→ **EXERCISE GOAL**
Could you reproduce the data below, putting "Профлист" in place of every "Профнастил" and leaving everything else unchanged?

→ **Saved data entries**
==*==
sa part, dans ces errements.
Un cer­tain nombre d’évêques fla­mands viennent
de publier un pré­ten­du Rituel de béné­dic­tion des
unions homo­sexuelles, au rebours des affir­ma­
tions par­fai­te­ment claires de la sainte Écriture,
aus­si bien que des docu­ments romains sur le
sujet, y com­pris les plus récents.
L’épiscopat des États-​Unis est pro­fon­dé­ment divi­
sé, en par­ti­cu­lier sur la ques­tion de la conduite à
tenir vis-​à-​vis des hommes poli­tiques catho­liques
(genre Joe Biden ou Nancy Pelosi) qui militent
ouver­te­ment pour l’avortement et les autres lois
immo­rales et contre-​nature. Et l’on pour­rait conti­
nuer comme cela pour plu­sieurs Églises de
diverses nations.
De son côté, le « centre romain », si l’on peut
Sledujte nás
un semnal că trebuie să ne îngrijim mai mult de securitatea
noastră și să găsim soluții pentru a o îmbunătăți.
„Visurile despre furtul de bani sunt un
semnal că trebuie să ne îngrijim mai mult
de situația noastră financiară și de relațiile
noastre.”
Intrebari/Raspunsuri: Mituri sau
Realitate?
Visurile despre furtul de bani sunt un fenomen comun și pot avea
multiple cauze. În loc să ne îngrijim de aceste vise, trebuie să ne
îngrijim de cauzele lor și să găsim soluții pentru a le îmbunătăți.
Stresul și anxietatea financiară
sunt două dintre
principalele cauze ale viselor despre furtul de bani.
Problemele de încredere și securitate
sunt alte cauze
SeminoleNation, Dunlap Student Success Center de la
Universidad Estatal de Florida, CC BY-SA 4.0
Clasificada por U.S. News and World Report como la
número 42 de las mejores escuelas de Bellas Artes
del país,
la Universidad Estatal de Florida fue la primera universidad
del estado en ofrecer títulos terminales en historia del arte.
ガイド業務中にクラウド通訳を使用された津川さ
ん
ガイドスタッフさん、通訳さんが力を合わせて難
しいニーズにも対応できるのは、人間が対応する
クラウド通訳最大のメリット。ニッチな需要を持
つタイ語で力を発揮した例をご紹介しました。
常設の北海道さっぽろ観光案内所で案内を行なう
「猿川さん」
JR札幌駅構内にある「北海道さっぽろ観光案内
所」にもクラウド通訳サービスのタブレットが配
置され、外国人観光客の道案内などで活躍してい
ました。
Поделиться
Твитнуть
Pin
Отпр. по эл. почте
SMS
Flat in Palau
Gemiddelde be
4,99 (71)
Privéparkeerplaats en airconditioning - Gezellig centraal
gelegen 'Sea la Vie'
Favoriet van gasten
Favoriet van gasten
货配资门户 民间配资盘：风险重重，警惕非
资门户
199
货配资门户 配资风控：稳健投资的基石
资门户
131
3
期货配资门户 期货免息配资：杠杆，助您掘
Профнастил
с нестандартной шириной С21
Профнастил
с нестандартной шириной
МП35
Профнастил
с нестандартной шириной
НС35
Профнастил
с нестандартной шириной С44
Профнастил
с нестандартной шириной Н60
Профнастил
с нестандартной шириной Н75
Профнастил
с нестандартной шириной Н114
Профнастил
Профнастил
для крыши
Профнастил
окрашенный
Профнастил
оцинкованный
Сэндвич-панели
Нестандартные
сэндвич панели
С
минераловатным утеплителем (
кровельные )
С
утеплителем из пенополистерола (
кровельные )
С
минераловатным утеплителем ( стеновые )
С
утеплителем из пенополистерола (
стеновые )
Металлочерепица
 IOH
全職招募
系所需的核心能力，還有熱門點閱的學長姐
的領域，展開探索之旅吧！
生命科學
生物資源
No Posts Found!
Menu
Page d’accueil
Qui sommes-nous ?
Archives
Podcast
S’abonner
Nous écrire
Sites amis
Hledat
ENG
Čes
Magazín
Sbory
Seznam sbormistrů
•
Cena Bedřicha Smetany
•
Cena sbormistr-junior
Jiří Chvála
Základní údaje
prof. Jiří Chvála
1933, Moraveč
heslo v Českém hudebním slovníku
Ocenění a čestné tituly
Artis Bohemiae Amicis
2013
==*==
→ **SOLUTION TO THE EXERCISE**
sa part, dans ces errements.
Un cer­tain nombre d’évêques fla­mands viennent
de publier un pré­ten­du Rituel de béné­dic­tion des
unions homo­sexuelles, au rebours des affir­ma­
tions par­fai­te­ment claires de la sainte Écriture,
aus­si bien que des docu­ments romains sur le
sujet, y com­pris les plus récents.
L’épiscopat des États-​Unis est pro­fon­dé­ment divi­
sé, en par­ti­cu­lier sur la ques­tion de la conduite à
tenir vis-​à-​vis des hommes poli­tiques catho­liques
(genre Joe Biden ou Nancy Pelosi) qui militent
ouver­te­ment pour l’avortement et les autres lois
immo­rales et contre-​nature. Et l’on pour­rait conti­
nuer comme cela pour plu­sieurs Églises de
diverses nations.
De son côté, le « centre romain », si l’on peut
Sledujte nás
un semnal că trebuie să ne îngrijim mai mult de securitatea
noastră și să găsim soluții pentru a o îmbunătăți.
„Visurile despre furtul de bani sunt un
semnal că trebuie să ne îngrijim mai mult
de situația noastră financiară și de relațiile
noastre.”
Intrebari/Raspunsuri: Mituri sau
Realitate?
Visurile despre furtul de bani sunt un fenomen comun și pot avea
multiple cauze. În loc să ne îngrijim de aceste vise, trebuie să ne
îngrijim de cauzele lor și să găsim soluții pentru a le îmbunătăți.
Stresul și anxietatea financiară
sunt două dintre
principalele cauze ale viselor despre furtul de bani.
Problemele de încredere și securitate
sunt alte cauze
SeminoleNation, Dunlap Student Success Center de la
Universidad Estatal de Florida, CC BY-SA 4.0
Clasificada por U.S. News and World Report como la
número 42 de las mejores escuelas de Bellas Artes
del país,
la Universidad Estatal de Florida fue la primera universidad
del estado en ofrecer títulos terminales en historia del arte.
ガイド業務中にクラウド通訳を使用された津川さ
ん
ガイドスタッフさん、通訳さんが力を合わせて難
しいニーズにも対応できるのは、人間が対応する
クラウド通訳最大のメリット。ニッチな需要を持
つタイ語で力を発揮した例をご紹介しました。
常設の北海道さっぽろ観光案内所で案内を行なう
「猿川さん」
JR札幌駅構内にある「北海道さっぽろ観光案内
所」にもクラウド通訳サービスのタブレットが配
置され、外国人観光客の道案内などで活躍してい
ました。
Поделиться
Твитнуть
Pin
Отпр. по эл. почте
SMS
Flat in Palau
Gemiddelde be
4,99 (71)
Privéparkeerplaats en airconditioning - Gezellig centraal
gelegen 'Sea la Vie'
Favoriet van gasten
Favoriet van gasten
货配资门户 民间配资盘：风险重重，警惕非
资门户
199
货配资门户 配资风控：稳健投资的基石
资门户
131
3
期货配资门户 期货免息配资：杠杆，助您掘
Профлист
с нестандартной шириной С21
Профлист
с нестандартной шириной
МП35
Профлист
с нестандартной шириной
НС35
Профлист
с нестандартной шириной С44
Профлист
с нестандартной шириной Н60
Профлист
с нестандартной шириной Н75
Профлист
с нестандартной шириной Н114
Профлист
Профлист
для крыши
Профлист
окрашенный
Профлист
оцинкованный
Сэндвич-панели
Нестандартные
сэндвич панели
С
минераловатным утеплителем (
кровельные )
С
утеплителем из пенополистерола (
кровельные )
С
минераловатным утеплителем ( стеновые )
С
утеплителем из пенополистерола (
стеновые )
Металлочерепица
 IOH
全職招募
系所需的核心能力，還有熱門點閱的學長姐
的領域，展開探索之旅吧！
生命科學
生物資源
No Posts Found!
Menu
Page d’accueil
Qui sommes-nous ?
Archives
Podcast
S’abonner
Nous écrire
Sites amis
Hledat
ENG
Čes
Magazín
Sbory
Seznam sbormistrů
•
Cena Bedřicha Smetany
•
Cena sbormistr-junior
Jiří Chvála
Základní údaje
prof. Jiří Chvála
1933, Moraveč
heslo v Českém hudebním slovníku
Ocenění a čestné tituly
Artis Bohemiae Amicis
2013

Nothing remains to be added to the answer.